Positive vs negative

I was thinking today about some of the difficulties I found I needed to help me stay sober a day at a time. The one that jumped up into my mind was developing a positive attitude. Within me that was a real struggle.

I had such negative thinking, as a result of my drinking. Part of that was to some extent, because I could not stop drinking no matter what. I knew nothing about alcoholism and definitely did not know anything about this program. So, when I came into the program all the negative thinking and acting was definitely within.

However, when I began to learn that I had to remember that I had to stay focused on staying sober a day at a time, I had to reverse the process within me. I had to get rid of the negative inside and replace it with the positive. And that’s when I began to listen to that old timer, who told us that we had to begin to change our attitudes.

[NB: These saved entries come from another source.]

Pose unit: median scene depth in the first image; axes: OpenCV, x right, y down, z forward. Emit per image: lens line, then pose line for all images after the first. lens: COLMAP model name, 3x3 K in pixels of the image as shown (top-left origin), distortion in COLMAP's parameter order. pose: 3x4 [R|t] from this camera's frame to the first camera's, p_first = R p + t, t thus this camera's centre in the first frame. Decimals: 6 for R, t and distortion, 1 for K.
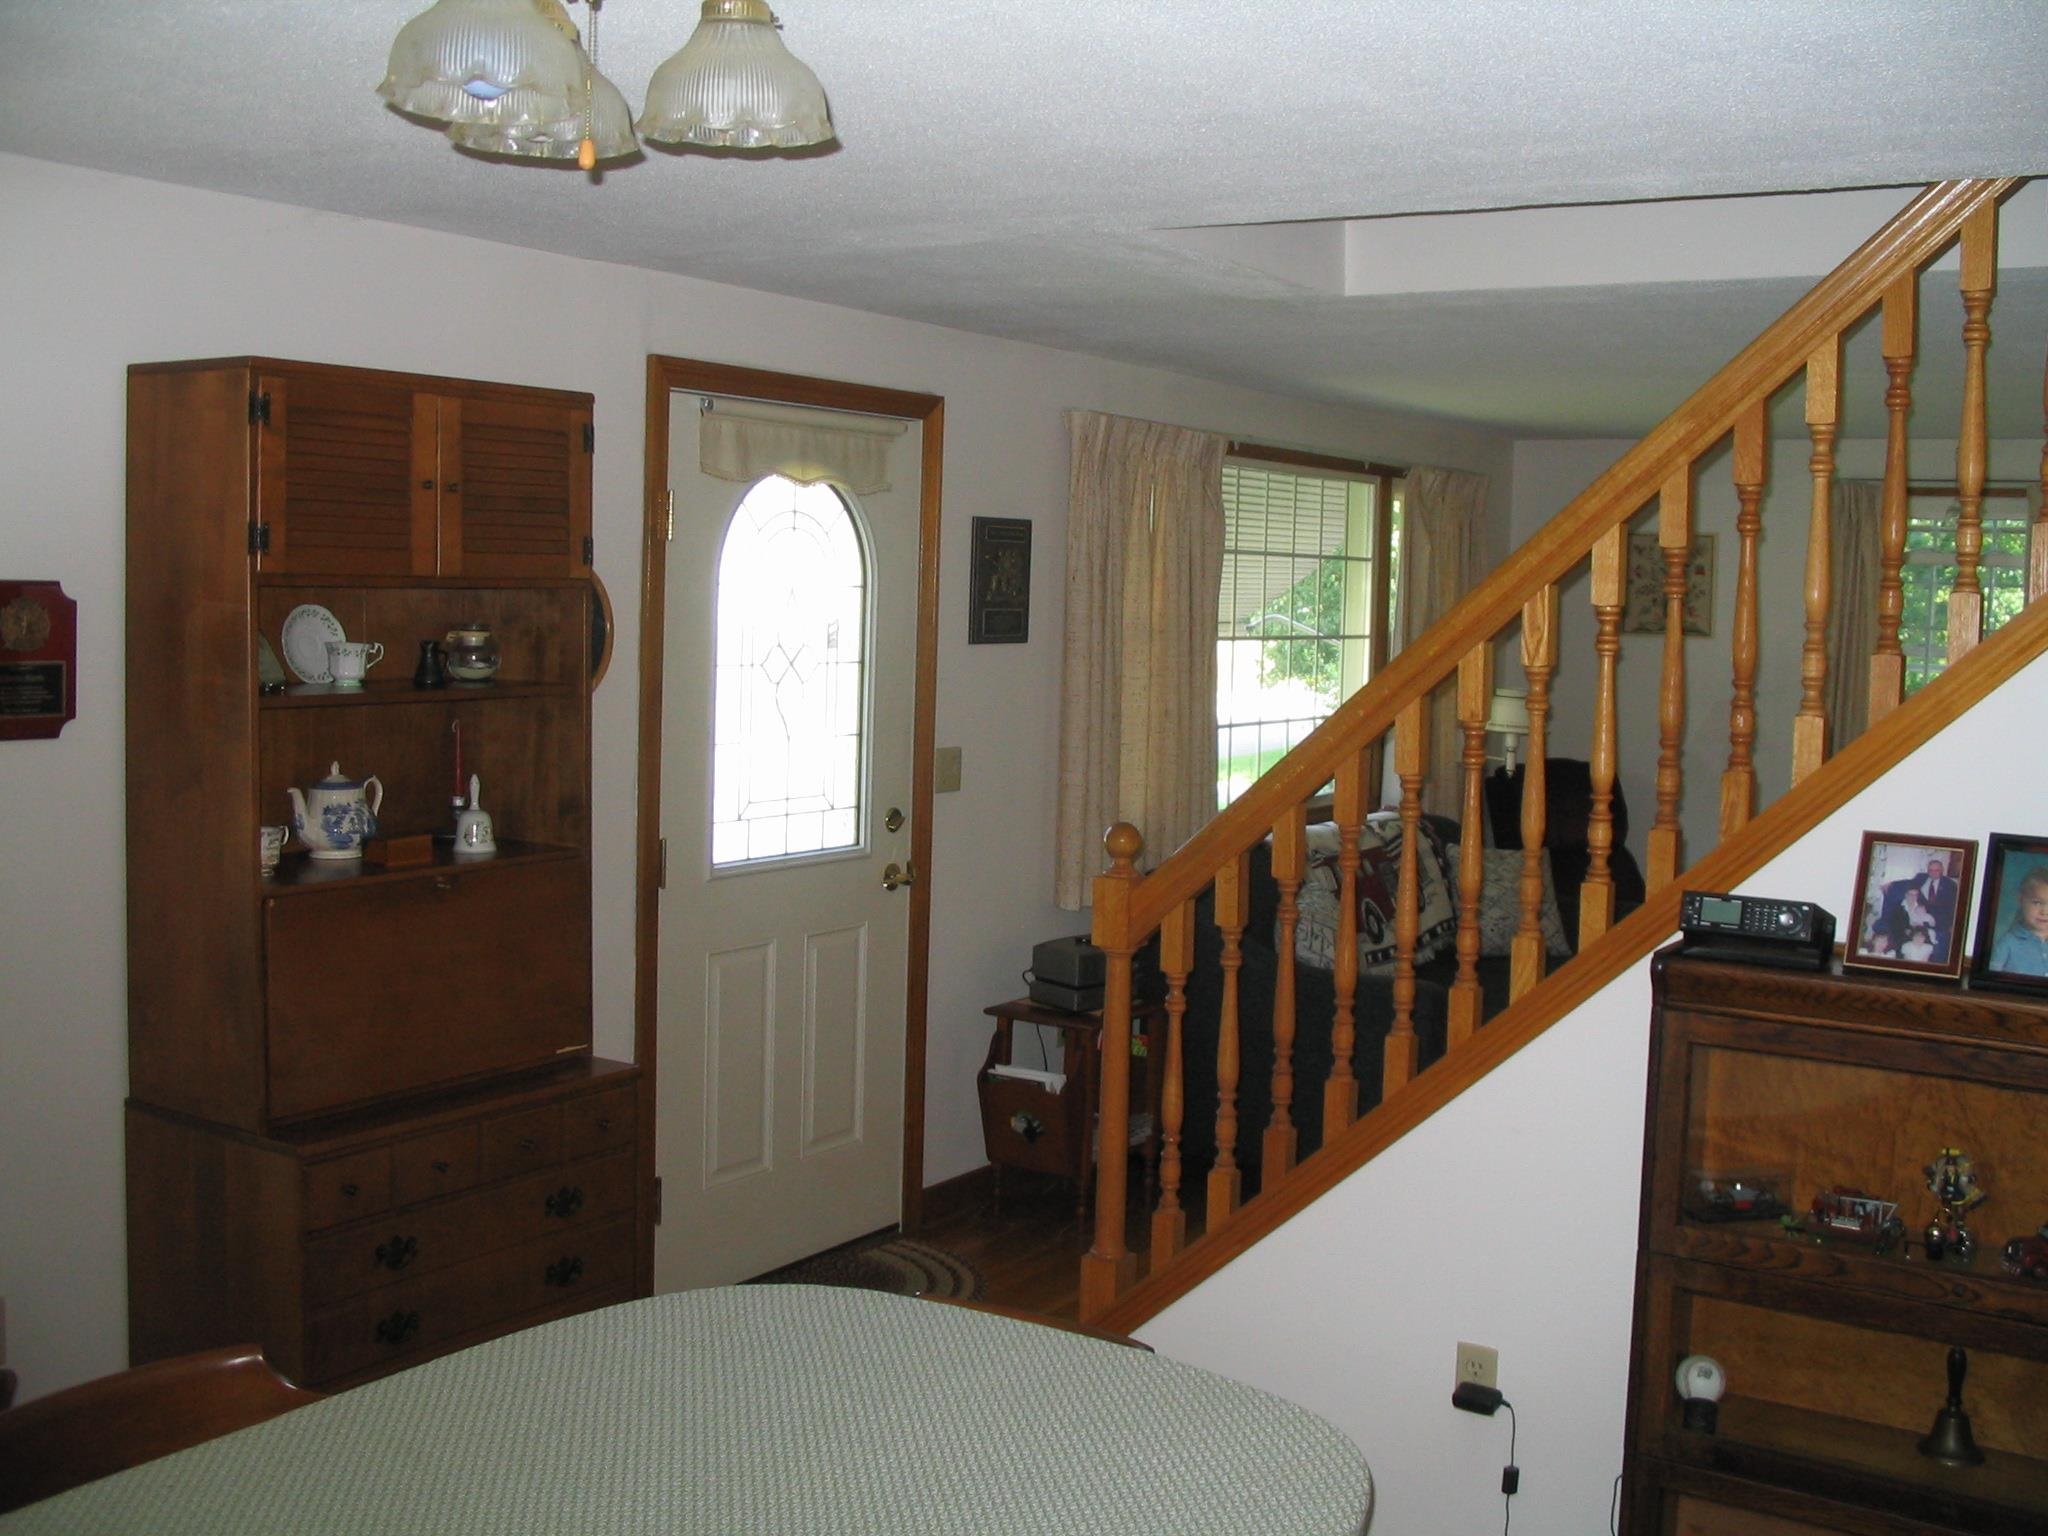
lens RADIAL K [[2188.5, 0, 972.2], [0, 2188.5, 764.6], [0, 0, 1]] dist [-0.171045, 0.260387]
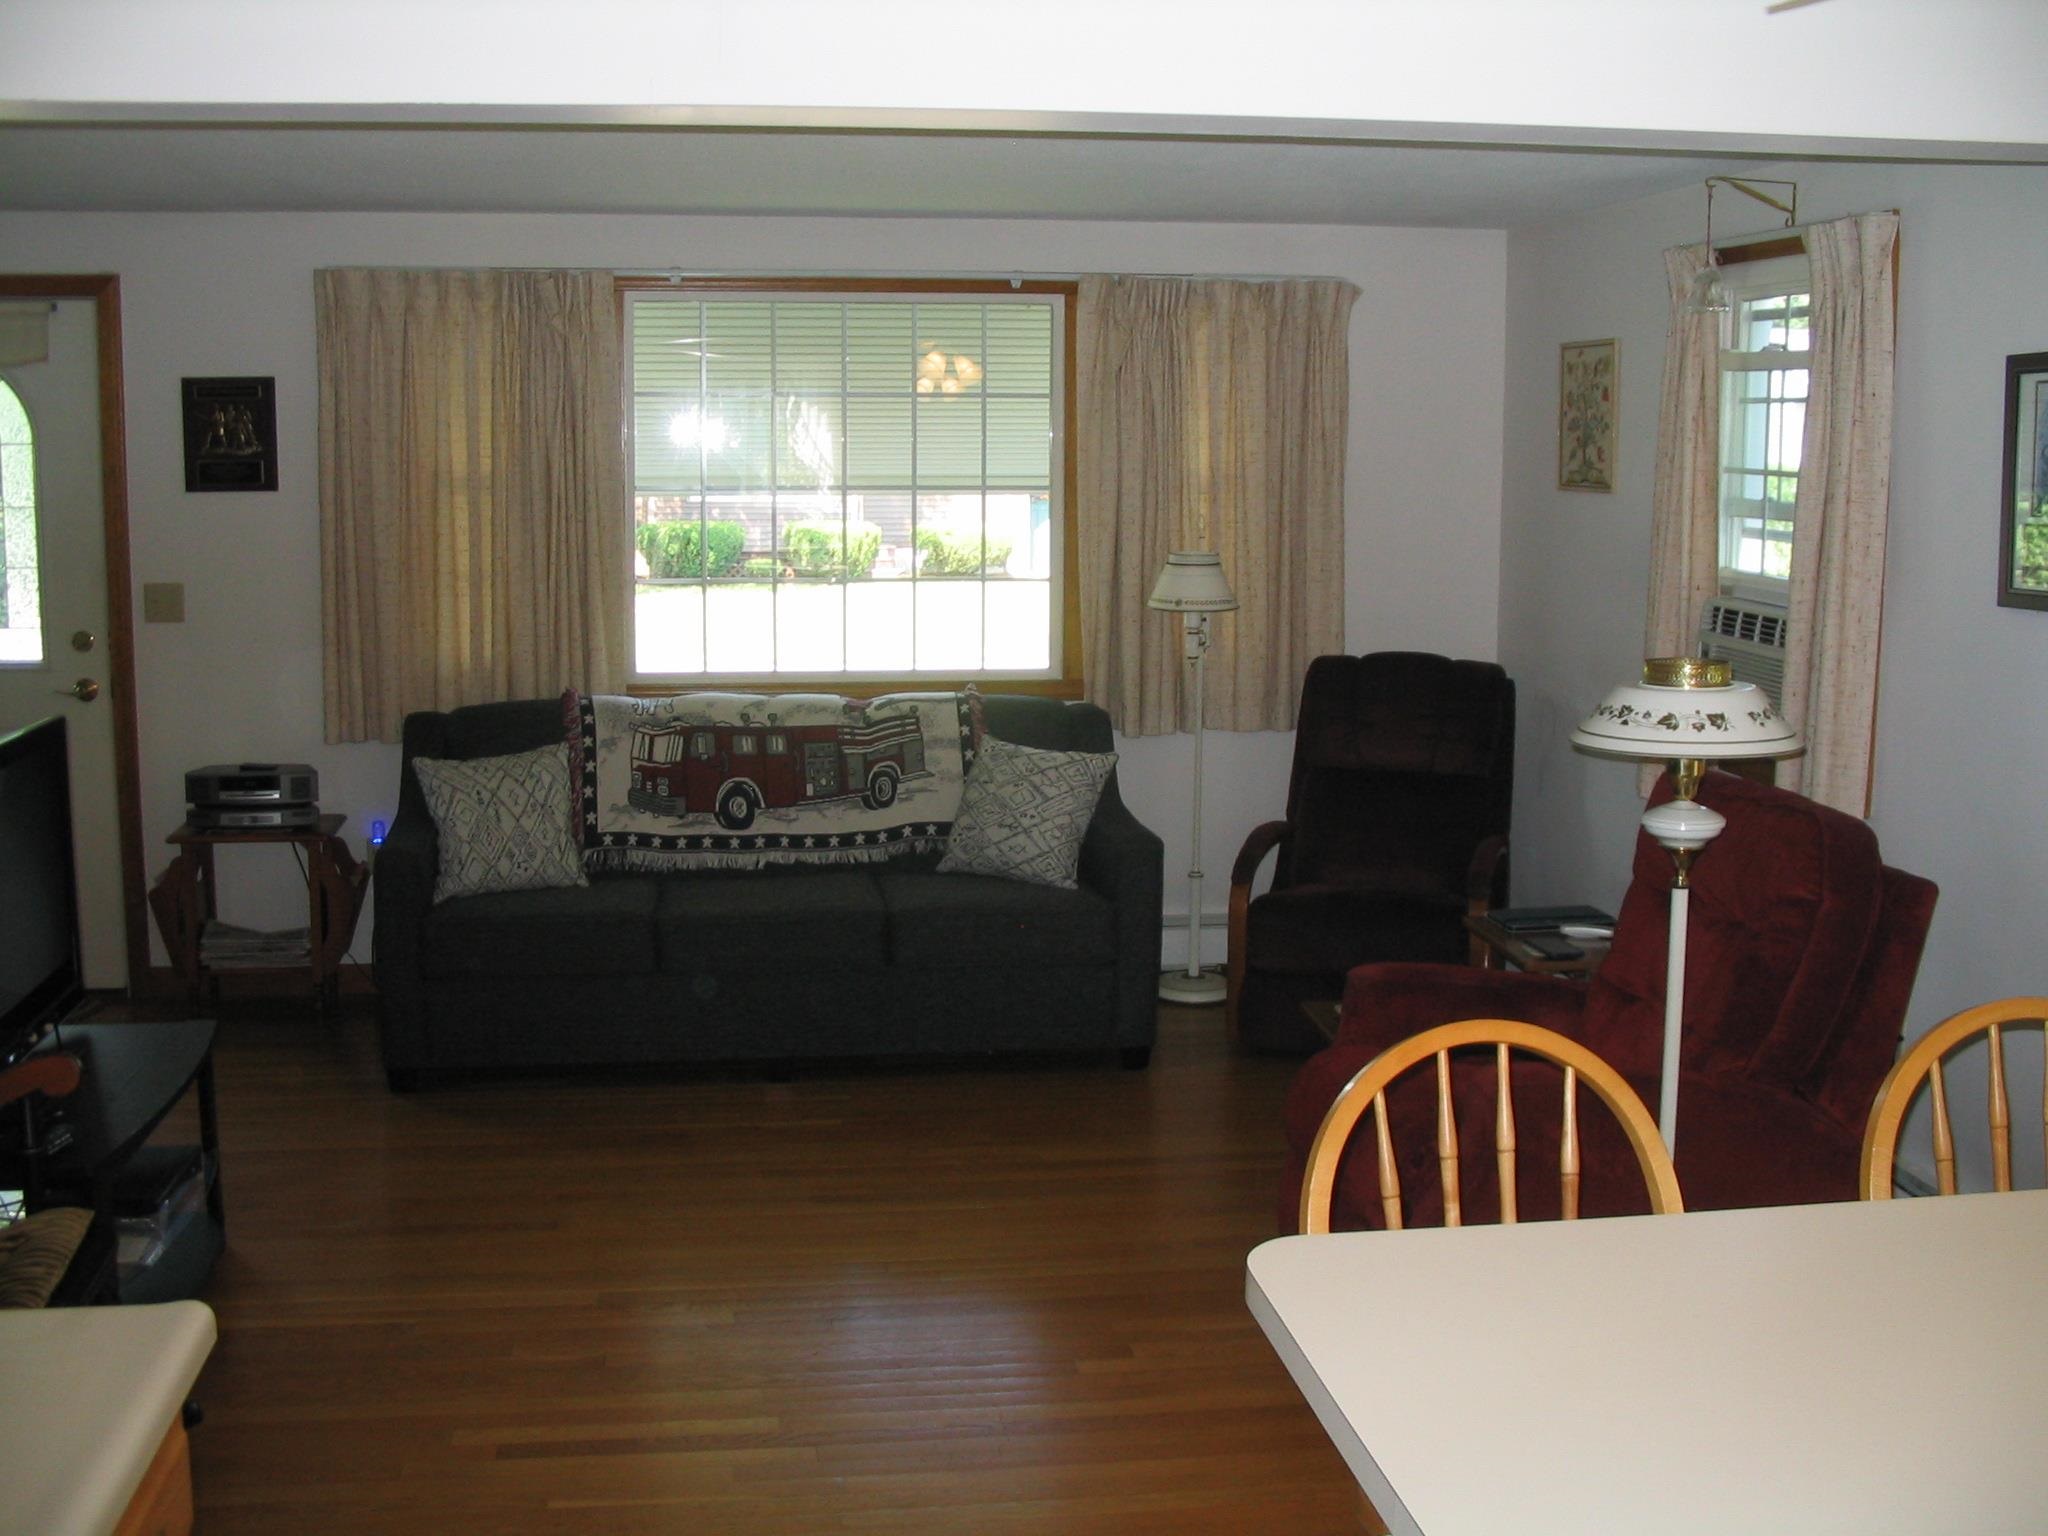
lens RADIAL K [[2188.5, 0, 972.2], [0, 2188.5, 764.6], [0, 0, 1]] dist [-0.171045, 0.260387]
pose [[0.639711, 0.084568, -0.763949, 1.133708], [-0.051062, 0.996409, 0.067543, -0.011085], [0.766918, -0.004199, 0.641732, 0.612421]]
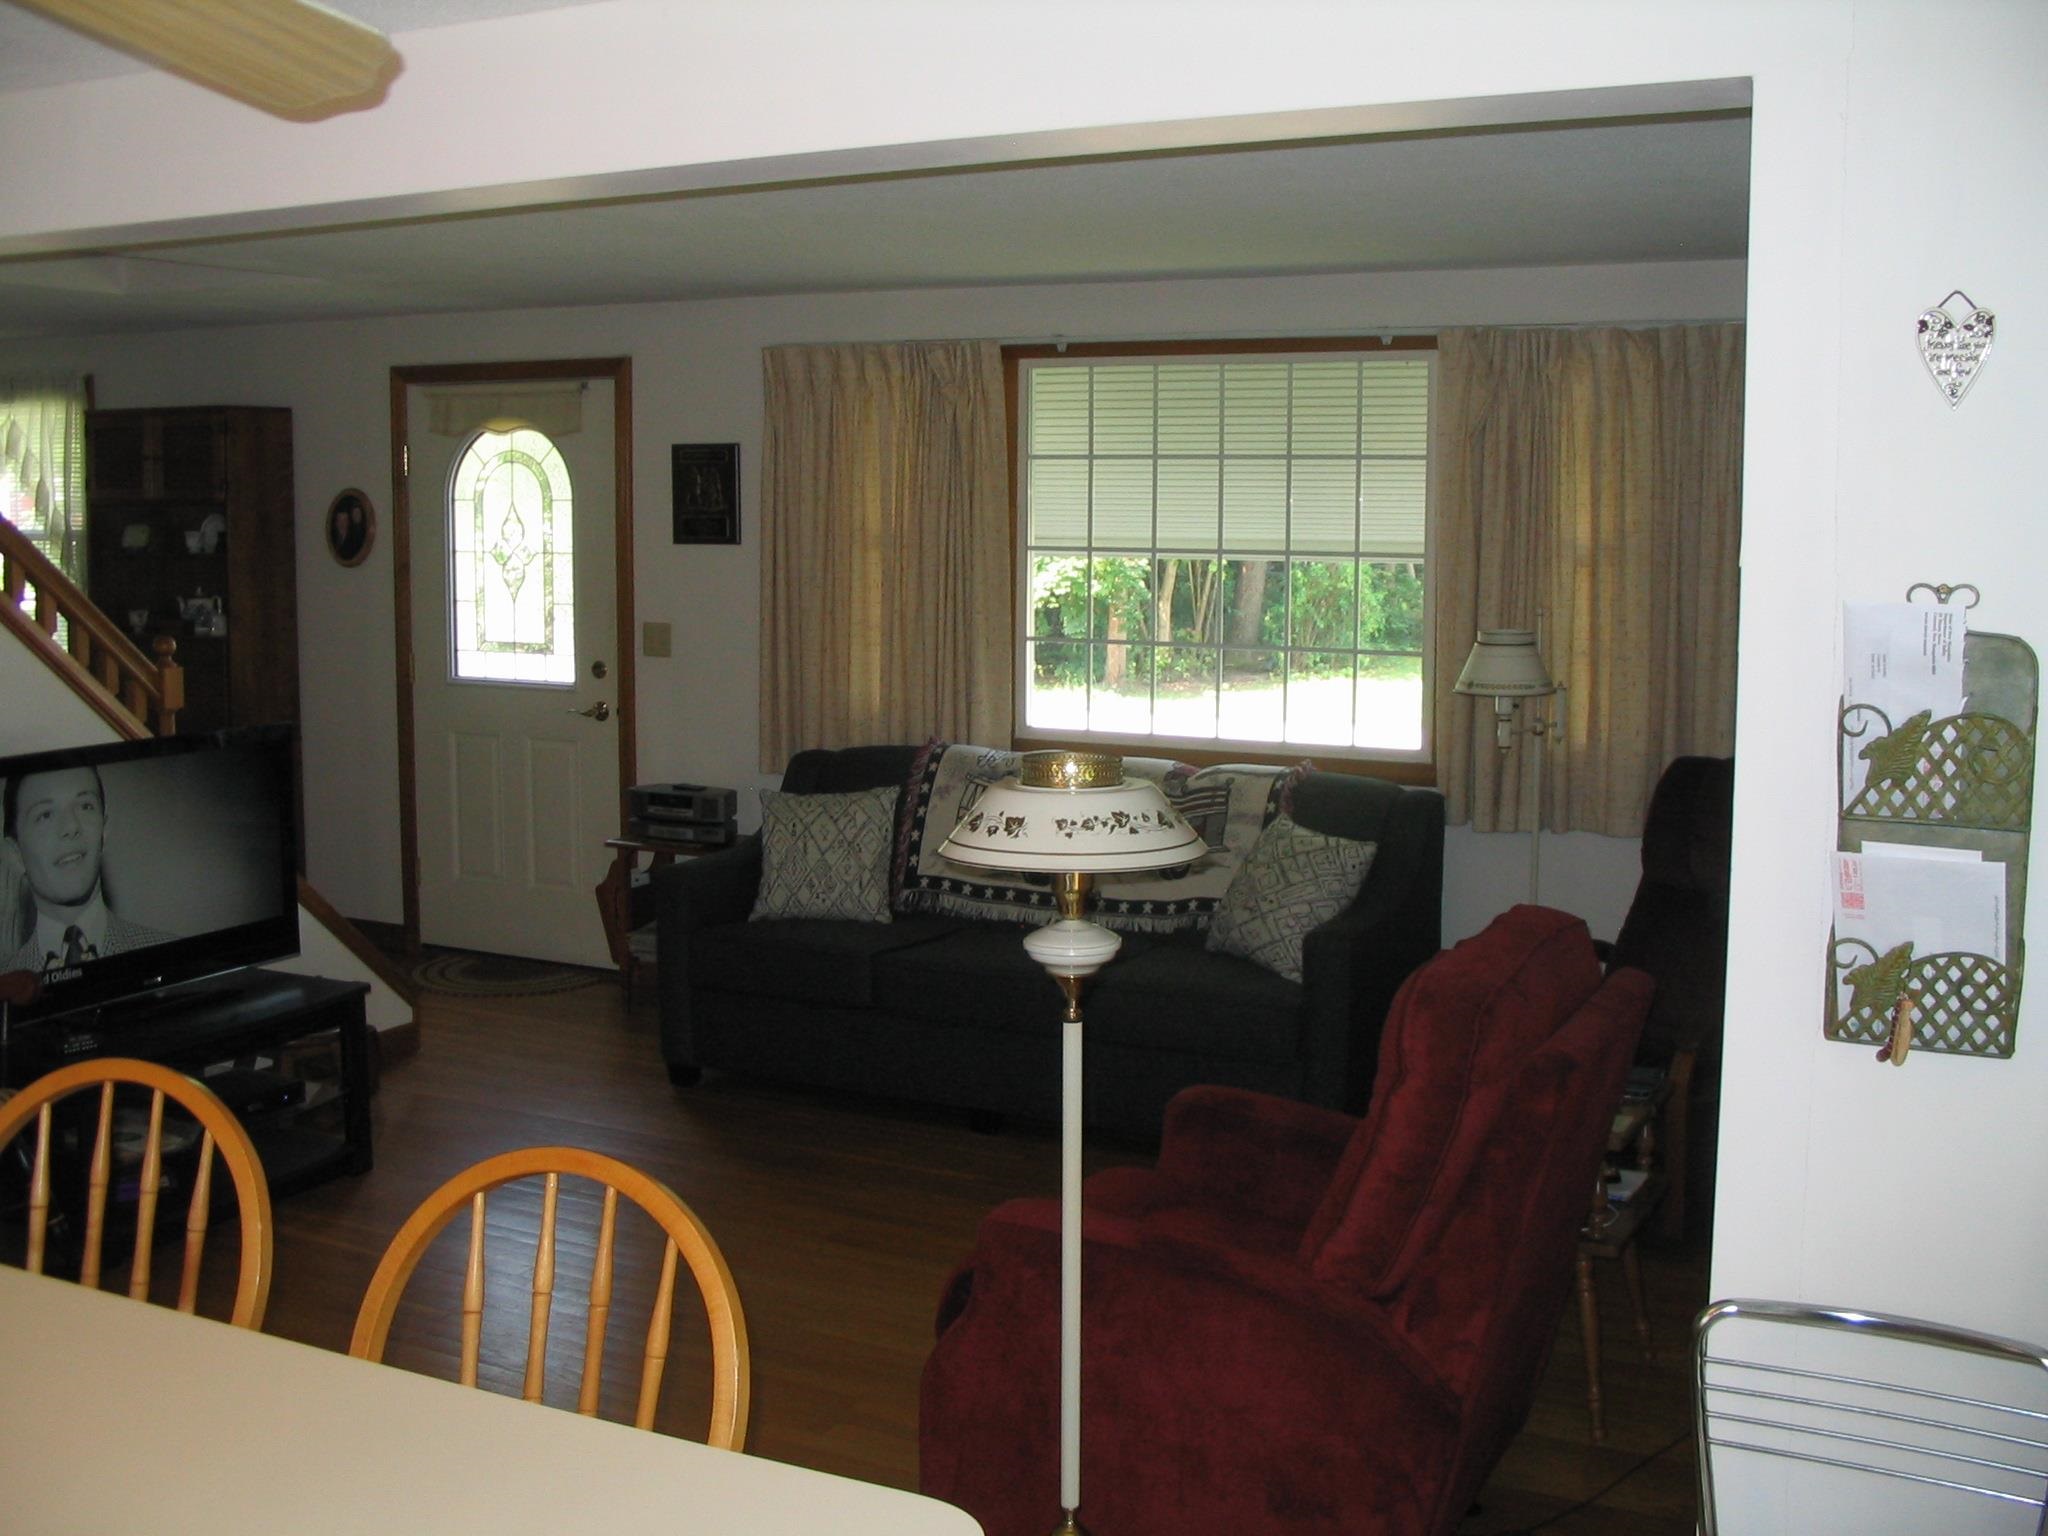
lens RADIAL K [[2188.5, 0, 972.2], [0, 2188.5, 764.6], [0, 0, 1]] dist [-0.171045, 0.260387]
pose [[0.086321, 0.091178, -0.992086, 1.321887], [-0.089383, 0.992496, 0.083438, -0.049884], [0.992250, 0.081473, 0.093823, 1.084044]]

That our attitudes were what could help change us.

I began to become willing to develop a positive attitude and rid myself of negative attitudes. And that meant that I had to become aware of the effect negative emotions had on me. Of course that’s where the fact that I had surrendered to the First Step, and had come to accept the Second Step in my life, that the door began to open within me, and I wanted to change.

The spiritual life is what really began to change me. I had already been introduced to hope. Now I was going to have to become open to faith. Not only that, I learned that I had to develop perseverance to these two, plus love. The result was that I slowly began to turn my life around.

Of course these Steps in here were part of the process. The others were the sober people within here, who definitely had experience and could show and help me. Part of that was cutting me ego down to size. I found out from my sponsor that I really didn’t know that I didn’t know. I finally became aware that I had an awful lot to learn. And I could see the examples of those within here and they showed me what I had to do.

Now, when I find myself drifting into the negative thinking and acting, I know I can stop my day and start it over again. Going from the negative into the positive. I have learned to laugh at what I once thought was negative. Today was a good example. I definitely thought I needed to go to a meeting, but I couldn’t get a ride. Yet, when I talked to those, who could not help me, I turned all of this into good humor and we ended up laughing.

The Third Step prayer and the Serenity Prayer are right there, I have discovered over time. And all this does take time. Can’t turn ones life around over night. I know I couldn’t and didn’t. Like I learned in here, time takes time. But I’m glad and I am grateful.

Today I am aware that my primary purpose is to stay sober this day. And the fact that I have been able to do this over time is a miracle for me. I need to say thanks to my Higher Power and all those, who have given me what I have needed in here.